(EXERCISE MATERIALS begins)
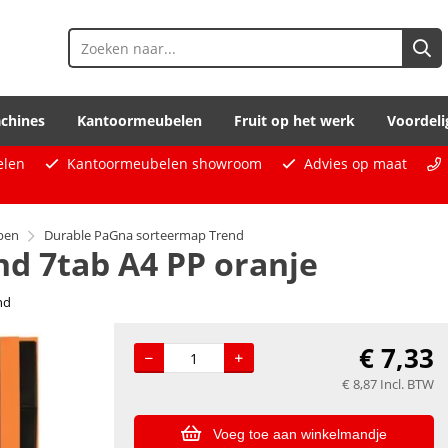
chines
Kantoormeubelen
Fruit op het werk
Voordeli
elen
Kantoormeubelen showroom
Advies op maat
pen
Durable PaGna sorteermap Trend
d 7tab A4 PP oranje
nd
€
7,33
€
8,87
Incl. BTW
Voeg toe aan winkelmandje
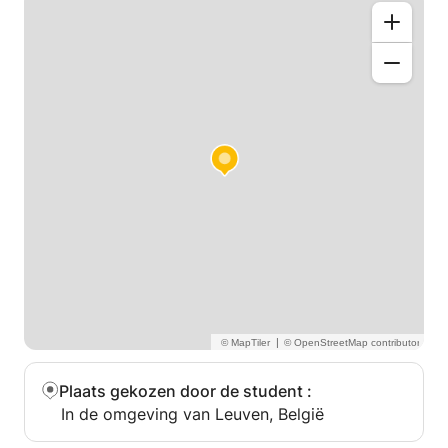
|
Plaats gekozen door de student
:
In de omgeving van Leuven, België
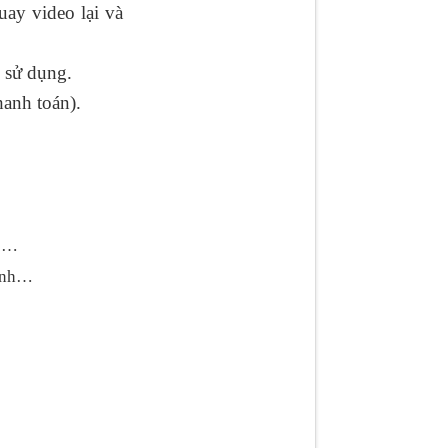
uay video lại và
 sử dụng.
hanh toán).
ực…
hanh…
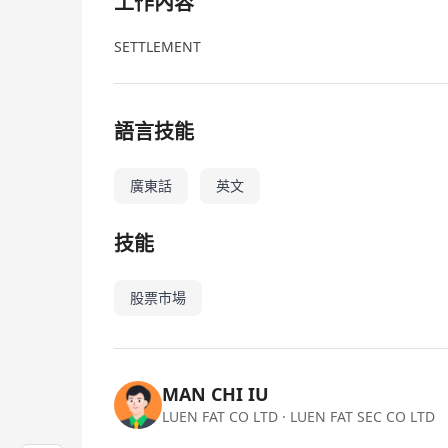
工作內容
SETTLEMENT
語言技能
廣東話
英文
技能
股票市場
MAN CHI IU
LUEN FAT CO LTD
· LUEN FAT SEC CO LTD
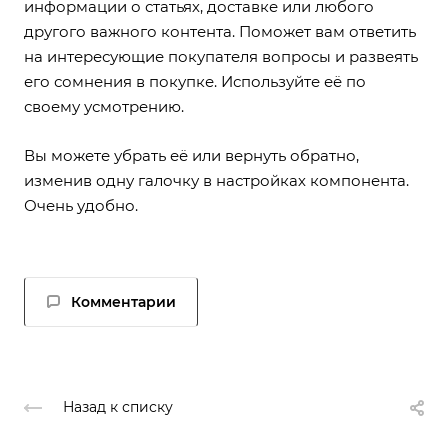
информации о статьях, доставке или любого
другого важного контента. Поможет вам ответить
на интересующие покупателя вопросы и развеять
его сомнения в покупке. Используйте её по
своему усмотрению.
Вы можете убрать её или вернуть обратно,
изменив одну галочку в настройках компонента.
Очень удобно.
Комментарии
Назад к списку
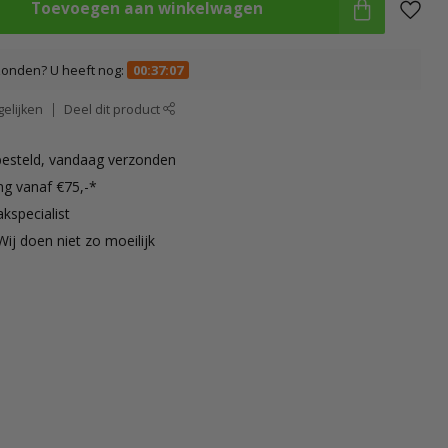
Toevoegen aan winkelwagen
zonden? U heeft nog:
00:37:07
elijken
Deel dit product
besteld, vandaag verzonden
ng vanaf €75,-*
kspecialist
Wij doen niet zo moeilijk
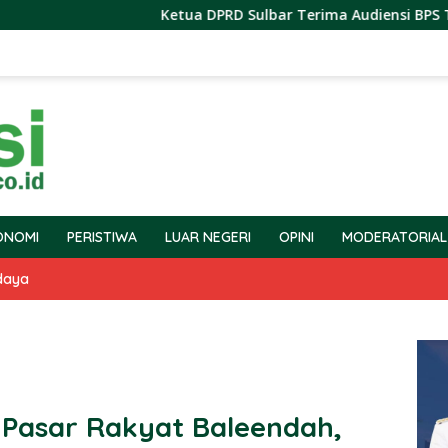
Ketua DPRD Sulbar Terima Audiensi BPS Terkait Pe
ONOMI
PERISTIWA
LUAR NEGERI
OPINI
MODERATORIAL
daya
i Pasar Rakyat Baleendah,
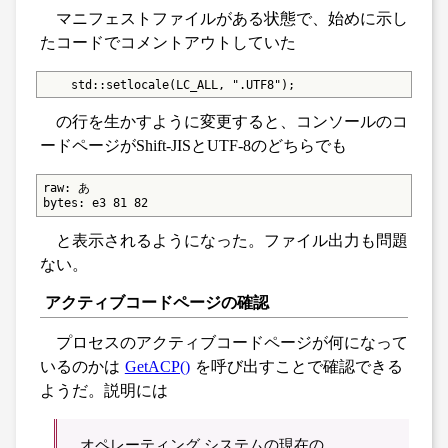
マニフェストファイルがある状態で、始めに示し
たコードでコメントアウトしていた
    std::setlocale(LC_ALL, ".UTF8");
の行を生かすように変更すると、コンソールのコ
ードページがShift-JISとUTF-8のどちらでも
raw: あ

bytes: e3 81 82
と表示されるようになった。ファイル出力も問題
ない。
アクティブコードページの確認
プロセスのアクティブコードページが何になって
いるのかは
GetACP()
を呼び出すことで確認できる
ようだ。説明には
オペレーティング システムの現在の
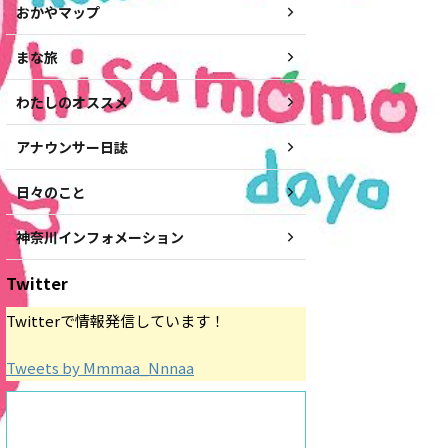
おかやマップ
まな旅
わたしのオススメ
アナウンサー日誌
日々のこと
神奈川インフォメーション
Twitter
Twitterで情報発信しています！
Tweets by Mmmaa_Nnnaa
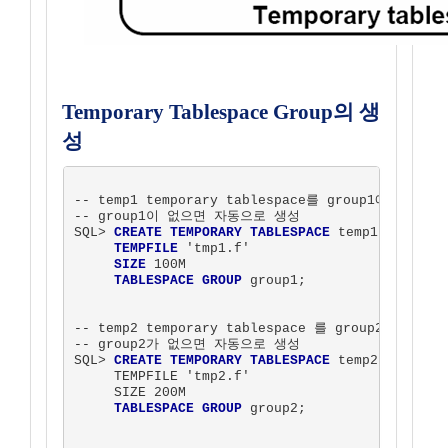
Temporary Tablespace Group의 생
성
-- temp1 temporary tablespace를 group1에 생성.  

-- group1이 없으면 자동으로 생성

SQL> 
CREATE TEMPORARY TABLESPACE
 temp1 

TEMPFILE
 'tmp1.f'

SIZE
 100M 

TABLESPACE GROUP
 group1;

-- temp2 temporary tablespace 를 group2에 생성.  
-- group2가 없으면 자동으로 생성

SQL> 
CREATE TEMPORARY TABLESPACE
 temp2 

     TEMPFILE 'tmp2.f'

     SIZE 200M 

TABLESPACE GROUP
 group2;
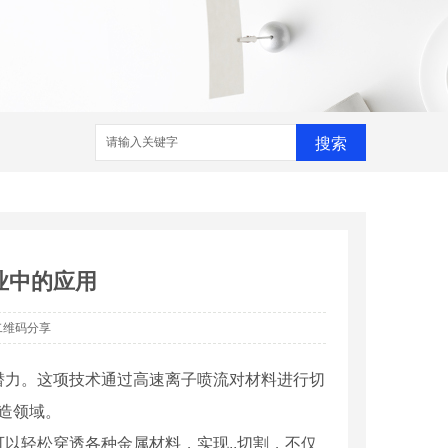
搜索
业中的应用
二维码分享
潜力。这项技术通过高速离子喷流对材料进行切
造领域。
以轻松穿透各种金属材料，实现..切割，不仅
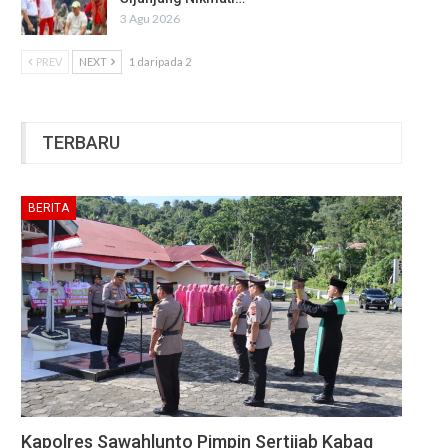
3 Agu 2026
PREV
NEXT
1 daripada 2
TERBARU
BERITA
Kapolres Sawahlunto Pimpin Sertijab Kabag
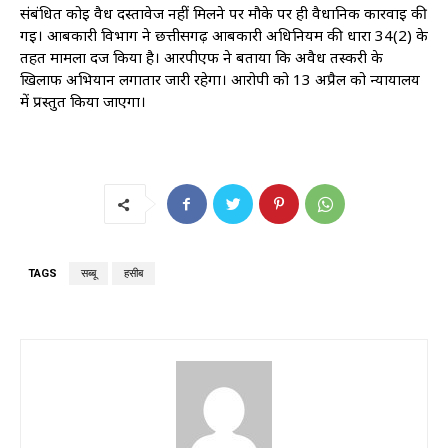
संबंधित कोई वैध दस्तावेज नहीं मिलने पर मौके पर ही वैधानिक कार्रवाई की
गई। आबकारी विभाग ने छत्तीसगढ़ आबकारी अधिनियम की धारा 34(2) के
तहत मामला दर्ज किया है। आरपीएफ ने बताया कि अवैध तस्करी के
खिलाफ अभियान लगातार जारी रहेगा। आरोपी को 13 अप्रैल को न्यायालय
में प्रस्तुत किया जाएगा।
TAGS
सब्बू
हसीब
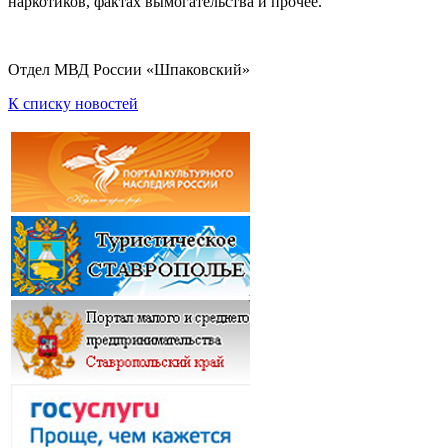
наркотиков, фактах вымогательства и прочее.
Отдел МВД России «Шпаковский»
К списку новостей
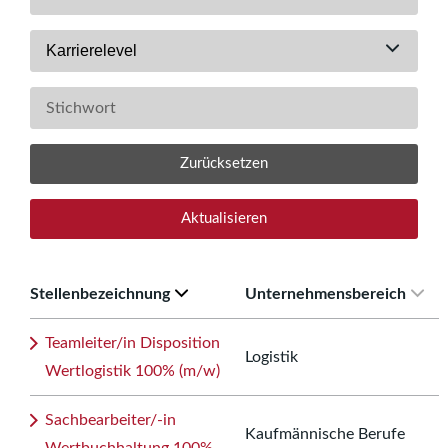
Karrierelevel
Zurücksetzen
Aktualisieren
Stellenbezeichnung
Unternehmensbereich
Teamleiter/in Disposition
Logistik
Wertlogistik 100% (m/w)
Sachbearbeiter/-in
Kaufmännische Berufe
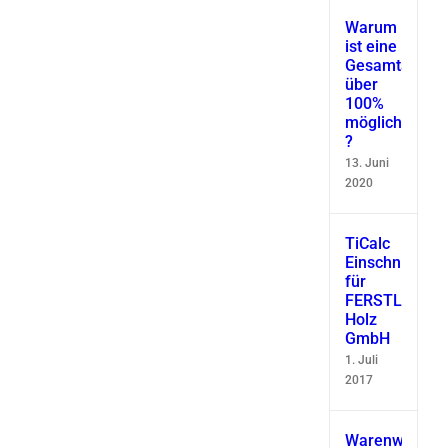
Warum
ist eine
Gesamtausbe
über
100%
möglich
?
13. Juni
2020
TiCalc
Einschnittsimu
für
FERSTL
Holz
GmbH
1. Juli
2017
Warenwirtscha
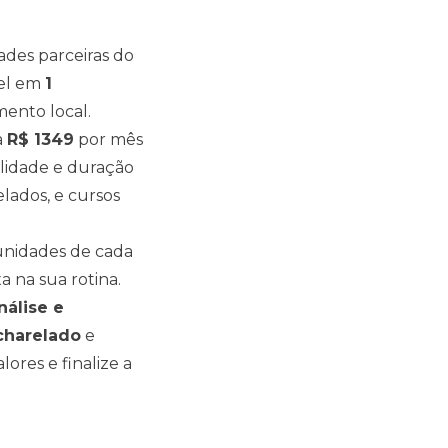
ades parceiras do
el em
1
ento local.
a
R$
1349
por mês
alidade e duração
ados, e cursos
s unidades de cada
a na sua rotina.
nálise e
charelado
e
lores e finalize a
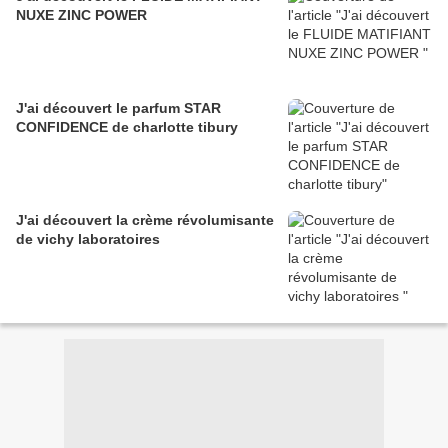
NUXE ZINC POWER
J'ai découvert le parfum STAR
CONFIDENCE de charlotte tibury
J'ai découvert la crème révolumisante
de vichy laboratoires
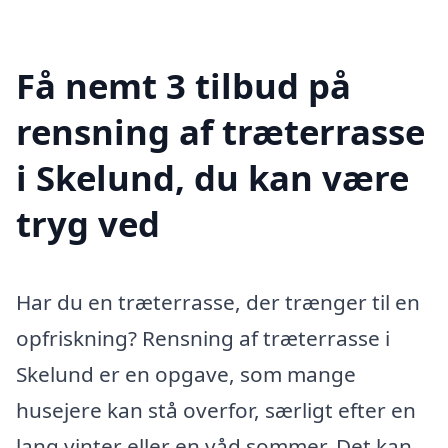
Få nemt 3 tilbud på
rensning af træterrasse
i Skelund, du kan være
tryg ved
Har du en træterrasse, der trænger til en
opfriskning? Rensning af træterrasse i
Skelund er en opgave, som mange
husejere kan stå overfor, særligt efter en
lang vinter eller en våd sommer. Det kan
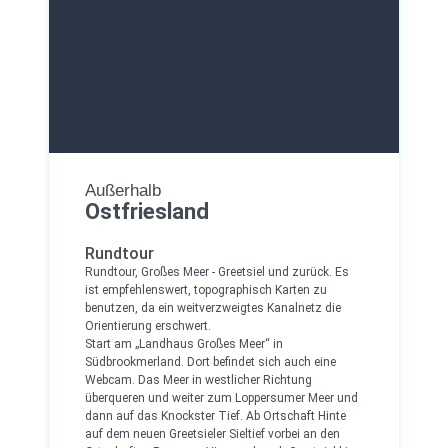
Außerhalb
Ostfriesland
Rundtour
Rundtour, Großes Meer - Greetsiel und zurück. Es
ist empfehlenswert, topographisch Karten zu
benutzen, da ein weitverzweigtes Kanalnetz die
Orientierung erschwert.
Start am „Landhaus Großes Meer“ in
Südbrookmerland. Dort befindet sich auch eine
Webcam. Das Meer in westlicher Richtung
überqueren und weiter zum Loppersumer Meer und
dann auf das Knockster Tief. Ab Ortschaft Hinte
auf dem neuen Greetsieler Sieltief vorbei an den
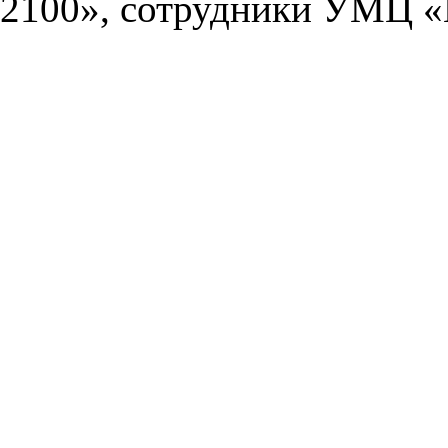
2100», сотрудники УМЦ «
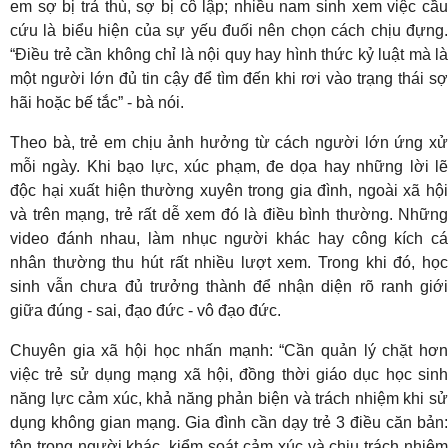
em sợ bị trả thù, sợ bị cô lập; nhiều nam sinh xem việc cầu
cứu là biểu hiện của sự yếu đuối nên chọn cách chịu đựng.
“Điều trẻ cần không chỉ là nội quy hay hình thức kỷ luật mà là
một người lớn đủ tin cậy để tìm đến khi rơi vào trạng thái sợ
hãi hoặc bế tắc” - bà nói.
Theo bà, trẻ em chịu ảnh hưởng từ cách người lớn ứng xử
mỗi ngày. Khi bạo lực, xúc phạm, đe dọa hay những lời lẽ
độc hại xuất hiện thường xuyên trong gia đình, ngoài xã hội
và trên mạng, trẻ rất dễ xem đó là điều bình thường. Những
video đánh nhau, làm nhục người khác hay công kích cá
nhân thường thu hút rất nhiều lượt xem. Trong khi đó, học
sinh vẫn chưa đủ trưởng thành để nhận diện rõ ranh giới
giữa đúng - sai, đạo đức - vô đạo đức.
Chuyên gia xã hội học nhấn mạnh: “Cần quản lý chặt hơn
việc trẻ sử dụng mạng xã hội, đồng thời giáo dục học sinh
năng lực cảm xúc, khả năng phản biện và trách nhiệm khi sử
dụng không gian mạng. Gia đình cần dạy trẻ 3 điều căn bản:
tôn trọng người khác, kiểm soát cảm xúc và chịu trách nhiệm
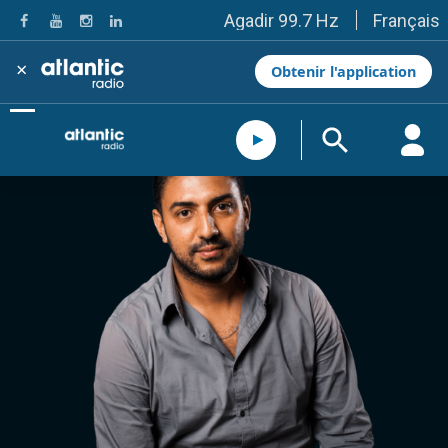
Français
Agadir 99.7 Hz
Tanger 103.3 Hz
Tétouan 87.8 Hz
×
Obtenir l'application
Fès 98.8 Hz
Meknès 97.2 Hz
El Jadida 97.3
Settat 104,6
Chefchaouen 106.4
Essaouira 96.6
Safi 92.3
Taza 103.0
Taounate 95.6
Tiznit 103.1
SkhourRhamna 92.2
Taroudant 104.9
Guelmim 91.9
Tan-Tan 95.2
Tafraout 104.9
Casablanca 92.5 Hz
Rabat, Salé 106.9 Hz
Marrakech 90.5 Hz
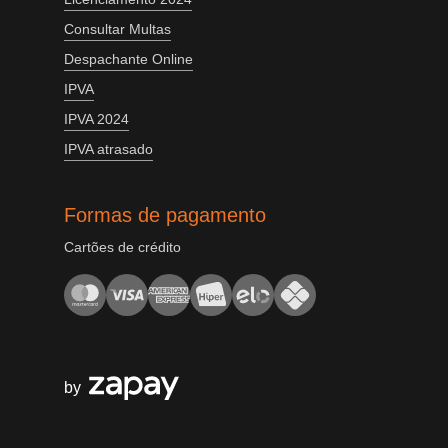
Consultar Multas
Despachante Online
IPVA
IPVA 2024
IPVA atrasado
Formas de pagamento
Cartões de crédito
by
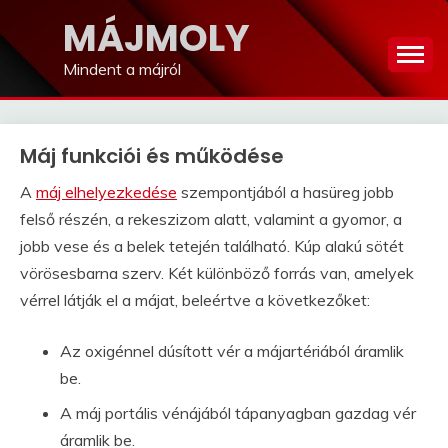
Skip
MÁJMOLY
to
content
Mindent a májról
Máj funkciói és működése
A
máj elhelyezkedése
szempontjából a hasüreg jobb
felső részén, a rekeszizom alatt, valamint a gyomor, a
jobb vese és a belek tetején található. Kúp alakú sötét
vörösesbarna szerv. Két különböző forrás van, amelyek
vérrel látják el a májat, beleértve a következőket:
Az oxigénnel dúsított vér a májartériából áramlik
be.
A máj portális vénájából tápanyagban gazdag vér
áramlik be.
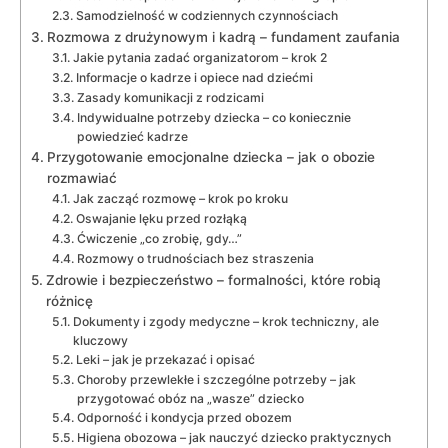
Samodzielność w codziennych czynnościach
Rozmowa z drużynowym i kadrą – fundament zaufania
Jakie pytania zadać organizatorom – krok 2
Informacje o kadrze i opiece nad dziećmi
Zasady komunikacji z rodzicami
Indywidualne potrzeby dziecka – co koniecznie
powiedzieć kadrze
Przygotowanie emocjonalne dziecka – jak o obozie
rozmawiać
Jak zacząć rozmowę – krok po kroku
Oswajanie lęku przed rozłąką
Ćwiczenie „co zrobię, gdy…”
Rozmowy o trudnościach bez straszenia
Zdrowie i bezpieczeństwo – formalności, które robią
różnicę
Dokumenty i zgody medyczne – krok techniczny, ale
kluczowy
Leki – jak je przekazać i opisać
Choroby przewlekłe i szczególne potrzeby – jak
przygotować obóz na „wasze” dziecko
Odporność i kondycja przed obozem
Higiena obozowa – jak nauczyć dziecko praktycznych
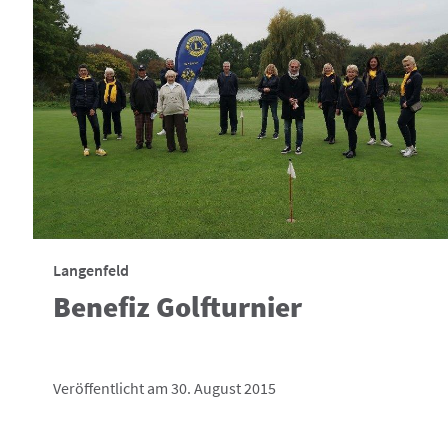
Langenfeld
Benefiz Golfturnier
Veröffentlicht am 30. August 2015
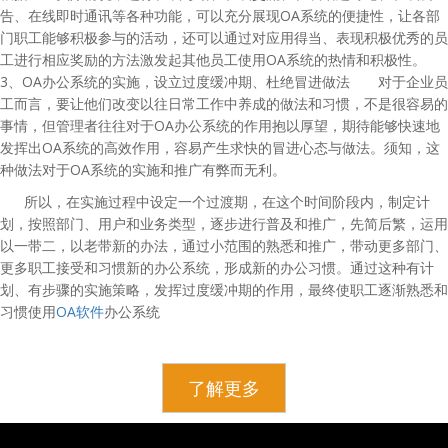
告、在线即时通讯等各种功能，可以充分展现
OA
系统的便捷性，让各部
门职工能够积极参与的活动，还可以通过对应用得当、表现积极优秀的员
工进行相应奖励的方法激发起其他员工使用
OA
系统的热情和积极性。
3
、
OA
办公系统的实施，设立过度缓冲期、杜绝冒进做法
对于企业员
工而言，要让他们改变以往日常工作中养成的做法和习惯，不是很容易的
事情，但管理者往往对于
OA
办公系统的作用抱以厚望，期待能够快速地
发挥出
OA
系统的高效作用，容易产生求快的冒进心态与做法。须知，这
种做法对于
OA
系统的实施和推广有弊而无利。
所以，在实施过程中设定一个过渡期，在这个时间阶段内，制定计
划，按照部门、用户和业务类型，逐步进行普及和推广，先简后繁，运用
以一带二，以老带新的办法，通过小范围的熟悉和推广，带动更多部门、
更多职工接受和习惯新的办公系统，形成新的办公习惯。通过这种有计
划、有步骤的实施策略，发挥过度缓冲期的作用，最终使职工逐渐熟悉和
习惯使用
OA软件
办公系统
了解更多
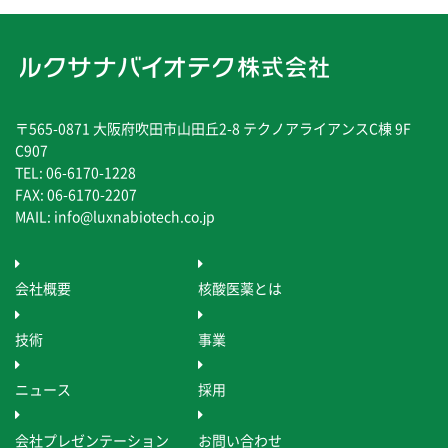
〒565-0871 大阪府吹田市山田丘2-8 テクノアライアンスC棟 9F
C907
TEL: 06-6170-1228
FAX: 06-6170-2207
MAIL: info@luxnabiotech.co.jp
会社概要
核酸医薬とは
技術
事業
ニュース
採用
会社プレゼンテーション
お問い合わせ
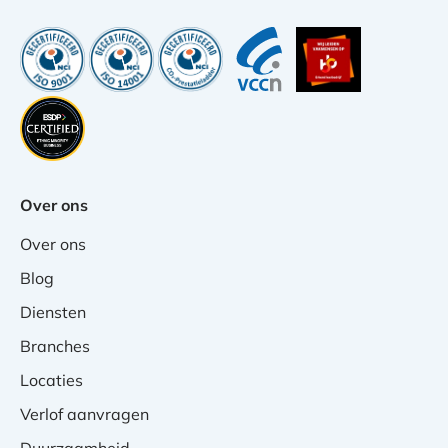
Over ons
Over ons
Blog
Diensten
Branches
Locaties
Verlof aanvragen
(EXERCISE MATERIALS ends)
TASK TO COMPLETE - Output the lines from the line containing "ades parceiras do" to the line containing "de vichy laboratoires" as a Markdown table with the columns No. and Text, numbering each row and skipping blank lines. Leave the pictures out.

ANSWER -
| No. | Text |
|---|---|
| 1 | ades parceiras do |
| 2 | el em |
| 3 | 1 |
| 4 | ento local. |
| 5 | a |
| 6 | R$ |
| 7 | 1349 |
| 8 | por mês |
| 9 | alidade e duração |
| 10 | ados, e cursos |
| 11 | s unidades de cada |
| 12 | a na sua rotina. |
| 13 | nálise e |
| 14 | charelado |
| 15 | e |
| 16 | lores e finalize a |
| 17 | NUXE ZINC POWER |
| 18 | J'ai découvert le parfum STAR |
| 19 | CONFIDENCE de charlotte tibury |
| 20 | J'ai découvert la crème révolumisante |
| 21 | de vichy laboratoires |